Long non-coding RNAs (lncRNAs) affect the biological functions of granulosa cells (GCs) through multiple mechanisms, including epigenetic regulation, transcriptional regulation, post-translational modification, and cell signaling. Our previous study found that lncRNA NEAT1 expression is significantly downregulated in the GCs of patients with diminished ovarian reserve (DOR); however, its exact regulatory mechanism remains unclear. This study aimed to investigate the role of NEAT1 in GC function and DOR pathogenesis. We determined that the downregulated NEAT1 expression in the GCs of patients with DOR is closely associated with ovarian reserve function and assisted reproductive outcomes. Functional assays revealed that NEAT1 promotes KGN cell proliferation by increasing the proportion of S-phase cells and inhibiting apoptosis. Bioinformatics analysis combined with dual-luciferase reporter assays confirmed that NEAT1 acts as a molecular sponge for miR-204-5p, thereby upregulating ESR1, a direct target gene of miR-204-5p. Additionally, both NEAT1 and ESR1 exhibited significantly different. Mechanistic experiments demonstrated that NEAT1 acts as a competitive endogenous RNA and adsorbs miR-204-5p through molecular sponging, thereby promoting the expression of ESR1 and upregulating the expression of key enzymes (steroidogenic acute regulatory protein and cytochrome P450 family 19 subfamily A member 1) involved in the synthesis of steroid hormones.

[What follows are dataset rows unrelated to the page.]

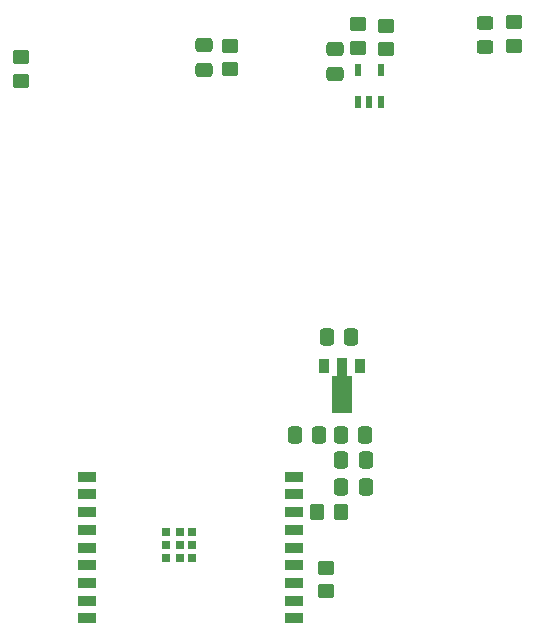
<source format=gbr>
%TF.GenerationSoftware,KiCad,Pcbnew,(6.0.2)*%
%TF.CreationDate,2023-01-30T01:25:14-05:00*%
%TF.ProjectId,bottom,626f7474-6f6d-42e6-9b69-6361645f7063,rev?*%
%TF.SameCoordinates,Original*%
%TF.FileFunction,Paste,Top*%
%TF.FilePolarity,Positive*%
%FSLAX46Y46*%
G04 Gerber Fmt 4.6, Leading zero omitted, Abs format (unit mm)*
G04 Created by KiCad (PCBNEW (6.0.2)) date 2023-01-30 01:25:14*
%MOMM*%
%LPD*%
G01*
G04 APERTURE LIST*
G04 Aperture macros list*
%AMRoundRect*
0 Rectangle with rounded corners*
0 $1 Rounding radius*
0 $2 $3 $4 $5 $6 $7 $8 $9 X,Y pos of 4 corners*
0 Add a 4 corners polygon primitive as box body*
4,1,4,$2,$3,$4,$5,$6,$7,$8,$9,$2,$3,0*
0 Add four circle primitives for the rounded corners*
1,1,$1+$1,$2,$3*
1,1,$1+$1,$4,$5*
1,1,$1+$1,$6,$7*
1,1,$1+$1,$8,$9*
0 Add four rect primitives between the rounded corners*
20,1,$1+$1,$2,$3,$4,$5,0*
20,1,$1+$1,$4,$5,$6,$7,0*
20,1,$1+$1,$6,$7,$8,$9,0*
20,1,$1+$1,$8,$9,$2,$3,0*%
%AMFreePoly0*
4,1,9,3.862500,-0.866500,0.737500,-0.866500,0.737500,-0.450000,-0.737500,-0.450000,-0.737500,0.450000,0.737500,0.450000,0.737500,0.866500,3.862500,0.866500,3.862500,-0.866500,3.862500,-0.866500,$1*%
G04 Aperture macros list end*
%ADD10RoundRect,0.250000X-0.450000X0.350000X-0.450000X-0.350000X0.450000X-0.350000X0.450000X0.350000X0*%
%ADD11RoundRect,0.250000X-0.350000X-0.450000X0.350000X-0.450000X0.350000X0.450000X-0.350000X0.450000X0*%
%ADD12R,0.900000X1.300000*%
%ADD13FreePoly0,270.000000*%
%ADD14RoundRect,0.250000X-0.450000X0.325000X-0.450000X-0.325000X0.450000X-0.325000X0.450000X0.325000X0*%
%ADD15RoundRect,0.250000X-0.337500X-0.475000X0.337500X-0.475000X0.337500X0.475000X-0.337500X0.475000X0*%
%ADD16R,0.600000X1.050000*%
%ADD17R,1.500000X0.900000*%
%ADD18R,0.700000X0.700000*%
%ADD19RoundRect,0.250000X0.475000X-0.337500X0.475000X0.337500X-0.475000X0.337500X-0.475000X-0.337500X0*%
%ADD20RoundRect,0.250000X0.450000X-0.350000X0.450000X0.350000X-0.450000X0.350000X-0.450000X-0.350000X0*%
G04 APERTURE END LIST*
D10*
%TO.C,R3*%
X175109860Y-83980000D03*
X175109860Y-85980000D03*
%TD*%
D11*
%TO.C,R14*%
X169309860Y-125180000D03*
X171309860Y-125180000D03*
%TD*%
D12*
%TO.C,U4*%
X172902400Y-112830000D03*
D13*
X171402400Y-112917500D03*
D12*
X169902400Y-112830000D03*
%TD*%
D14*
%TO.C,D2*%
X183509860Y-83730000D03*
X183509860Y-85780000D03*
%TD*%
D15*
%TO.C,C8*%
X167372360Y-118680000D03*
X169447360Y-118680000D03*
%TD*%
D16*
%TO.C,U2*%
X172752400Y-90480000D03*
X173702400Y-90480000D03*
X174652400Y-90480000D03*
X174652400Y-87780000D03*
X172752400Y-87780000D03*
%TD*%
D15*
%TO.C,C5*%
X171272360Y-118680000D03*
X173347360Y-118680000D03*
%TD*%
D17*
%TO.C,U5*%
X167309860Y-134180000D03*
X167309860Y-132680000D03*
X167309860Y-131180000D03*
X167309860Y-129680000D03*
X167309860Y-128180000D03*
X167309860Y-126680000D03*
X167309860Y-125180000D03*
X167309860Y-123680000D03*
X167309860Y-122180000D03*
X149809860Y-122180000D03*
X149809860Y-123680000D03*
X149809860Y-125180000D03*
X149809860Y-126680000D03*
X149809860Y-128180000D03*
X149809860Y-129680000D03*
X149809860Y-131180000D03*
X149809860Y-132680000D03*
X149809860Y-134180000D03*
D18*
X156499860Y-129080000D03*
X158699860Y-127980000D03*
X158699860Y-129080000D03*
X156499860Y-126880000D03*
X157649860Y-129080000D03*
X157649860Y-126880000D03*
X157649860Y-127980000D03*
X156499860Y-127980000D03*
X158699860Y-126880000D03*
%TD*%
D10*
%TO.C,R8*%
X161909860Y-85680000D03*
X161909860Y-87680000D03*
%TD*%
%TO.C,R7*%
X144209860Y-86680000D03*
X144209860Y-88680000D03*
%TD*%
D19*
%TO.C,C2*%
X159709860Y-87717500D03*
X159709860Y-85642500D03*
%TD*%
D20*
%TO.C,R12*%
X170009860Y-131880000D03*
X170009860Y-129880000D03*
%TD*%
D10*
%TO.C,R10*%
X185909860Y-83680000D03*
X185909860Y-85680000D03*
%TD*%
D15*
%TO.C,C6*%
X171309860Y-123080000D03*
X173384860Y-123080000D03*
%TD*%
%TO.C,C7*%
X171309860Y-120780000D03*
X173384860Y-120780000D03*
%TD*%
D19*
%TO.C,C1*%
X170802400Y-88080000D03*
X170802400Y-86005000D03*
%TD*%
D15*
%TO.C,C4*%
X170077400Y-110380000D03*
X172152400Y-110380000D03*
%TD*%
D10*
%TO.C,R2*%
X172709860Y-83880000D03*
X172709860Y-85880000D03*
%TD*%
M02*

</source>
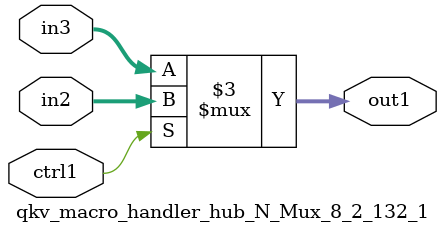
<source format=v>

`timescale 1ps / 1ps


module qkv_macro_handler_hub_N_Mux_8_2_132_1( in3, in2, ctrl1, out1 );

    input [7:0] in3;
    input [7:0] in2;
    input ctrl1;
    output [7:0] out1;
    reg [7:0] out1;

    
    // rtl_process:qkv_macro_handler_hub_N_Mux_8_2_132_1/qkv_macro_handler_hub_N_Mux_8_2_132_1_thread_1
    always @*
      begin : qkv_macro_handler_hub_N_Mux_8_2_132_1_thread_1
        case (ctrl1) 
          1'b1: 
            begin
              out1 = in2;
            end
          default: 
            begin
              out1 = in3;
            end
        endcase
      end

endmodule



</source>
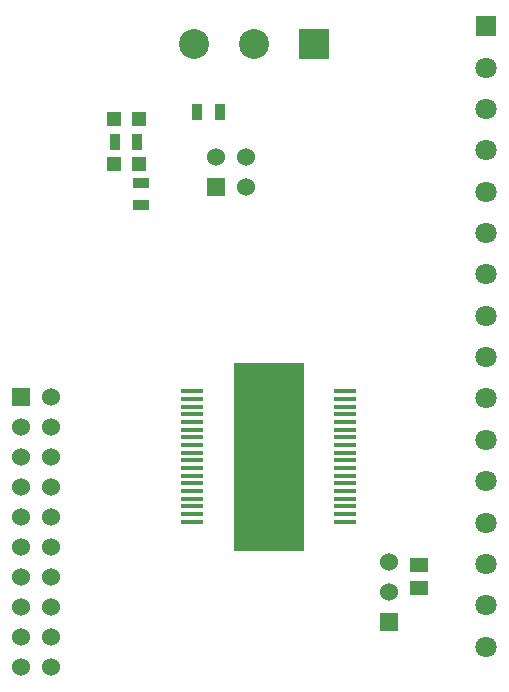
<source format=gts>
G04 (created by PCBNEW (2013-07-07 BZR 4022)-stable) date 20/09/2014 07:20:55*
%MOIN*%
G04 Gerber Fmt 3.4, Leading zero omitted, Abs format*
%FSLAX34Y34*%
G01*
G70*
G90*
G04 APERTURE LIST*
%ADD10C,0.00590551*%
%ADD11R,0.035X0.055*%
%ADD12R,0.055X0.035*%
%ADD13R,0.06X0.06*%
%ADD14C,0.06*%
%ADD15R,0.23622X0.629921*%
%ADD16R,0.0728346X0.0177165*%
%ADD17R,0.0472X0.0472*%
%ADD18R,0.059X0.0512*%
%ADD19R,0.1X0.1*%
%ADD20C,0.1*%
%ADD21C,0.0708661*%
%ADD22R,0.0708661X0.0708661*%
G04 APERTURE END LIST*
G54D10*
G54D11*
X76625Y-40500D03*
X75875Y-40500D03*
G54D12*
X74000Y-42875D03*
X74000Y-43625D03*
G54D13*
X82250Y-57500D03*
G54D14*
X82250Y-56500D03*
X82250Y-55500D03*
G54D13*
X70000Y-50000D03*
G54D14*
X71000Y-50000D03*
X70000Y-51000D03*
X71000Y-51000D03*
X70000Y-52000D03*
X71000Y-52000D03*
X70000Y-53000D03*
X71000Y-53000D03*
X70000Y-54000D03*
X71000Y-54000D03*
X70000Y-55000D03*
X71000Y-55000D03*
X70000Y-56000D03*
X71000Y-56000D03*
X70000Y-57000D03*
X71000Y-57000D03*
X70000Y-58000D03*
X71000Y-58000D03*
X70000Y-59000D03*
X71000Y-59000D03*
G54D15*
X78250Y-52000D03*
G54D16*
X80809Y-54175D03*
X80809Y-53919D03*
X80809Y-53663D03*
X80809Y-53407D03*
X80809Y-53151D03*
X80809Y-52895D03*
X80809Y-52639D03*
X80809Y-52383D03*
X80809Y-52127D03*
X80809Y-51872D03*
X80809Y-51616D03*
X80809Y-51360D03*
X80809Y-51104D03*
X80809Y-50848D03*
X80809Y-50592D03*
X80809Y-50336D03*
X80809Y-50080D03*
X80809Y-49824D03*
X75690Y-49824D03*
X75690Y-50080D03*
X75690Y-50336D03*
X75690Y-50592D03*
X75690Y-50848D03*
X75690Y-51104D03*
X75690Y-51360D03*
X75690Y-51616D03*
X75690Y-51872D03*
X75690Y-52127D03*
X75690Y-52383D03*
X75690Y-52639D03*
X75690Y-52895D03*
X75690Y-53151D03*
X75690Y-53407D03*
X75690Y-53663D03*
X75690Y-53919D03*
X75690Y-54175D03*
G54D17*
X73087Y-40750D03*
X73913Y-40750D03*
X73087Y-42250D03*
X73913Y-42250D03*
G54D18*
X83250Y-56375D03*
X83250Y-55625D03*
G54D19*
X79750Y-38250D03*
G54D20*
X77750Y-38250D03*
X75750Y-38250D03*
G54D21*
X85500Y-58334D03*
X85500Y-56956D03*
G54D22*
X85500Y-37665D03*
G54D21*
X85500Y-39043D03*
X85500Y-40421D03*
X85500Y-41799D03*
X85500Y-43177D03*
X85500Y-44555D03*
X85500Y-45933D03*
X85500Y-47311D03*
X85500Y-48688D03*
X85500Y-50066D03*
X85500Y-51444D03*
X85500Y-52822D03*
X85500Y-54200D03*
X85500Y-55578D03*
G54D11*
X73125Y-41500D03*
X73875Y-41500D03*
G54D13*
X76500Y-43000D03*
G54D14*
X76500Y-42000D03*
X77500Y-43000D03*
X77500Y-42000D03*
M02*

</source>
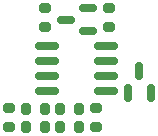
<source format=gbr>
%TF.GenerationSoftware,KiCad,Pcbnew,8.0.6*%
%TF.CreationDate,2025-02-02T00:30:53+01:00*%
%TF.ProjectId,universal_fan_ctrl,756e6976-6572-4736-916c-5f66616e5f63,rev?*%
%TF.SameCoordinates,Original*%
%TF.FileFunction,Paste,Top*%
%TF.FilePolarity,Positive*%
%FSLAX46Y46*%
G04 Gerber Fmt 4.6, Leading zero omitted, Abs format (unit mm)*
G04 Created by KiCad (PCBNEW 8.0.6) date 2025-02-02 00:30:53*
%MOMM*%
%LPD*%
G01*
G04 APERTURE LIST*
G04 Aperture macros list*
%AMRoundRect*
0 Rectangle with rounded corners*
0 $1 Rounding radius*
0 $2 $3 $4 $5 $6 $7 $8 $9 X,Y pos of 4 corners*
0 Add a 4 corners polygon primitive as box body*
4,1,4,$2,$3,$4,$5,$6,$7,$8,$9,$2,$3,0*
0 Add four circle primitives for the rounded corners*
1,1,$1+$1,$2,$3*
1,1,$1+$1,$4,$5*
1,1,$1+$1,$6,$7*
1,1,$1+$1,$8,$9*
0 Add four rect primitives between the rounded corners*
20,1,$1+$1,$2,$3,$4,$5,0*
20,1,$1+$1,$4,$5,$6,$7,0*
20,1,$1+$1,$6,$7,$8,$9,0*
20,1,$1+$1,$8,$9,$2,$3,0*%
G04 Aperture macros list end*
%ADD10RoundRect,0.150000X0.587500X0.150000X-0.587500X0.150000X-0.587500X-0.150000X0.587500X-0.150000X0*%
%ADD11RoundRect,0.200000X-0.275000X0.200000X-0.275000X-0.200000X0.275000X-0.200000X0.275000X0.200000X0*%
%ADD12RoundRect,0.150000X0.150000X-0.587500X0.150000X0.587500X-0.150000X0.587500X-0.150000X-0.587500X0*%
%ADD13RoundRect,0.200000X0.200000X0.275000X-0.200000X0.275000X-0.200000X-0.275000X0.200000X-0.275000X0*%
%ADD14RoundRect,0.200000X-0.200000X-0.275000X0.200000X-0.275000X0.200000X0.275000X-0.200000X0.275000X0*%
%ADD15RoundRect,0.200000X0.275000X-0.200000X0.275000X0.200000X-0.275000X0.200000X-0.275000X-0.200000X0*%
%ADD16RoundRect,0.150000X0.825000X0.150000X-0.825000X0.150000X-0.825000X-0.150000X0.825000X-0.150000X0*%
G04 APERTURE END LIST*
D10*
%TO.C,U1*%
X147537500Y-67750000D03*
X147537500Y-65850000D03*
X145662499Y-66800000D03*
%TD*%
D11*
%TO.C,C1*%
X143900000Y-65775000D03*
X143900000Y-67425000D03*
%TD*%
D12*
%TO.C,Q1*%
X150950000Y-73037500D03*
X152850000Y-73037500D03*
X151900000Y-71162499D03*
%TD*%
D11*
%TO.C,R1*%
X140900001Y-74275000D03*
X140900001Y-75925000D03*
%TD*%
%TO.C,R5*%
X148200000Y-74275000D03*
X148200000Y-75925000D03*
%TD*%
D13*
%TO.C,Rtr1*%
X143925000Y-75900000D03*
X142275000Y-75900000D03*
%TD*%
D14*
%TO.C,R4*%
X142275000Y-74400000D03*
X143925000Y-74400000D03*
%TD*%
D13*
%TO.C,R3*%
X146825000Y-74400000D03*
X145175000Y-74400000D03*
%TD*%
D14*
%TO.C,Rmt1*%
X145175000Y-75900000D03*
X146825000Y-75900000D03*
%TD*%
D15*
%TO.C,C2*%
X149300000Y-67425000D03*
X149300000Y-65775000D03*
%TD*%
D16*
%TO.C,U2*%
X149075000Y-72805000D03*
X149075000Y-71535000D03*
X149075000Y-70265000D03*
X149075000Y-68995000D03*
X144125000Y-68995000D03*
X144125000Y-70265000D03*
X144125000Y-71535000D03*
X144125000Y-72805000D03*
%TD*%
M02*

</source>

This induces estradiol biosynthesis and activates the downstream mitogen-activated protein kinase (MAPK) signaling pathway, increasing the phosphorylation of extracellular signal-related kinase and cyclic adenosine monophosphate response element-binding protein, which collectively drives cell cycle progression, enhances proliferation, and inhibits apoptosis of KGN cells. This suggests that NEAT1 regulates GC proliferation, apoptosis, and steroidogenesis via the miR-204-5p/ESR1/MAPK axis, providing novel insights into the epigenetic mechanisms underlying DOR pathogenesis.